Input material Block Start

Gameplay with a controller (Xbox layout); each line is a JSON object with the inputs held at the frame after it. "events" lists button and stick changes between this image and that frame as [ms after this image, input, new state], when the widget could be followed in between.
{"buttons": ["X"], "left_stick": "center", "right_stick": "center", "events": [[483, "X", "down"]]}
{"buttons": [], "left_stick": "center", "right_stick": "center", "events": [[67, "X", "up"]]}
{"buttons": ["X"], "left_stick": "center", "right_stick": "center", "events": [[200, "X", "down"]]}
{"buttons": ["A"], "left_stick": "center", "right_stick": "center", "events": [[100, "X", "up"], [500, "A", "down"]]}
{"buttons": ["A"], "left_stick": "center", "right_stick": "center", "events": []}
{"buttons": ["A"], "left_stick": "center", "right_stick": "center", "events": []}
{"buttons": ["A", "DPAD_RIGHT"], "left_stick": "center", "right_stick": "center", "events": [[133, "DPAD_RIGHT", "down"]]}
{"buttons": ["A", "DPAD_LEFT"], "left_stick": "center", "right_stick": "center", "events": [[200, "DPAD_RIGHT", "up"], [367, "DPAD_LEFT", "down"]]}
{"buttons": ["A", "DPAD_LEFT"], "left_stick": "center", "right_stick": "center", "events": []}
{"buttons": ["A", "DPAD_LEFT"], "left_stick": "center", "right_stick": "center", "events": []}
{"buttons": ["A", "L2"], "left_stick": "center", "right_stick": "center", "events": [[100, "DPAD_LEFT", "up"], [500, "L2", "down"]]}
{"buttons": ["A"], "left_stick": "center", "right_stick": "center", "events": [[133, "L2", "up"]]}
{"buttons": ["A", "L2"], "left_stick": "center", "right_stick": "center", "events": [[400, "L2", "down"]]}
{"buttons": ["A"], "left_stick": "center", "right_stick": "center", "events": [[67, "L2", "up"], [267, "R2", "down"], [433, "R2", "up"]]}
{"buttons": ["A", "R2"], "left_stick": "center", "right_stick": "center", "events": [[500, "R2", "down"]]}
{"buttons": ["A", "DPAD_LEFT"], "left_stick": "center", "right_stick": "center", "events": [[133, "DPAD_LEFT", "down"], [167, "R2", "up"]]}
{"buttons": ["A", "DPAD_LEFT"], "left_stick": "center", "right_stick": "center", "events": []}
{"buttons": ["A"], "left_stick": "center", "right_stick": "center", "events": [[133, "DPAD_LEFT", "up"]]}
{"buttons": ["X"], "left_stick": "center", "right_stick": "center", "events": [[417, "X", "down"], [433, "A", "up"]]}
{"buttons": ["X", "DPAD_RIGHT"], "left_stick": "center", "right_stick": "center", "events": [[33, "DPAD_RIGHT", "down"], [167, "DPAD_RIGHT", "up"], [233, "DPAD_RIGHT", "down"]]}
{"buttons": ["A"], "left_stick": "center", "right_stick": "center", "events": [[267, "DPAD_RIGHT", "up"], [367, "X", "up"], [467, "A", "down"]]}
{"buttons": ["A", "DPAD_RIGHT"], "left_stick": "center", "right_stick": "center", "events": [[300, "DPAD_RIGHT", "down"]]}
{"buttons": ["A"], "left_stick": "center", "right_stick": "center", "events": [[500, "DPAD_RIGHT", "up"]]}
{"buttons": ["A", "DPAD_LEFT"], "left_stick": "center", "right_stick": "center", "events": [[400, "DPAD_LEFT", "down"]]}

Input material Block End

Write the data out again. Match it word for word.

Gameplay with a controller (Xbox layout); each line is a JSON object with the inputs held at the frame after it. "events" lists button and stick changes between this image and that frame as [ms after this image, input, new state], when the widget could be followed in between.
{"buttons": ["X"], "left_stick": "center", "right_stick": "center", "events": [[483, "X", "down"]]}
{"buttons": [], "left_stick": "center", "right_stick": "center", "events": [[67, "X", "up"]]}
{"buttons": ["X"], "left_stick": "center", "right_stick": "center", "events": [[200, "X", "down"]]}
{"buttons": ["A"], "left_stick": "center", "right_stick": "center", "events": [[100, "X", "up"], [500, "A", "down"]]}
{"buttons": ["A"], "left_stick": "center", "right_stick": "center", "events": []}
{"buttons": ["A"], "left_stick": "center", "right_stick": "center", "events": []}
{"buttons": ["A", "DPAD_RIGHT"], "left_stick": "center", "right_stick": "center", "events": [[133, "DPAD_RIGHT", "down"]]}
{"buttons": ["A", "DPAD_LEFT"], "left_stick": "center", "right_stick": "center", "events": [[200, "DPAD_RIGHT", "up"], [367, "DPAD_LEFT", "down"]]}
{"buttons": ["A", "DPAD_LEFT"], "left_stick": "center", "right_stick": "center", "events": []}
{"buttons": ["A", "DPAD_LEFT"], "left_stick": "center", "right_stick": "center", "events": []}
{"buttons": ["A", "L2"], "left_stick": "center", "right_stick": "center", "events": [[100, "DPAD_LEFT", "up"], [500, "L2", "down"]]}
{"buttons": ["A"], "left_stick": "center", "right_stick": "center", "events": [[133, "L2", "up"]]}
{"buttons": ["A", "L2"], "left_stick": "center", "right_stick": "center", "events": [[400, "L2", "down"]]}
{"buttons": ["A"], "left_stick": "center", "right_stick": "center", "events": [[67, "L2", "up"], [267, "R2", "down"], [433, "R2", "up"]]}
{"buttons": ["A", "R2"], "left_stick": "center", "right_stick": "center", "events": [[500, "R2", "down"]]}
{"buttons": ["A", "DPAD_LEFT"], "left_stick": "center", "right_stick": "center", "events": [[133, "DPAD_LEFT", "down"], [167, "R2", "up"]]}
{"buttons": ["A", "DPAD_LEFT"], "left_stick": "center", "right_stick": "center", "events": []}
{"buttons": ["A"], "left_stick": "center", "right_stick": "center", "events": [[133, "DPAD_LEFT", "up"]]}
{"buttons": ["X"], "left_stick": "center", "right_stick": "center", "events": [[417, "X", "down"], [433, "A", "up"]]}
{"buttons": ["X", "DPAD_RIGHT"], "left_stick": "center", "right_stick": "center", "events": [[33, "DPAD_RIGHT", "down"], [167, "DPAD_RIGHT", "up"], [233, "DPAD_RIGHT", "down"]]}
{"buttons": ["A"], "left_stick": "center", "right_stick": "center", "events": [[267, "DPAD_RIGHT", "up"], [367, "X", "up"], [467, "A", "down"]]}
{"buttons": ["A", "DPAD_RIGHT"], "left_stick": "center", "right_stick": "center", "events": [[300, "DPAD_RIGHT", "down"]]}
{"buttons": ["A"], "left_stick": "center", "right_stick": "center", "events": [[500, "DPAD_RIGHT", "up"]]}
{"buttons": ["A", "DPAD_LEFT"], "left_stick": "center", "right_stick": "center", "events": [[400, "DPAD_LEFT", "down"]]}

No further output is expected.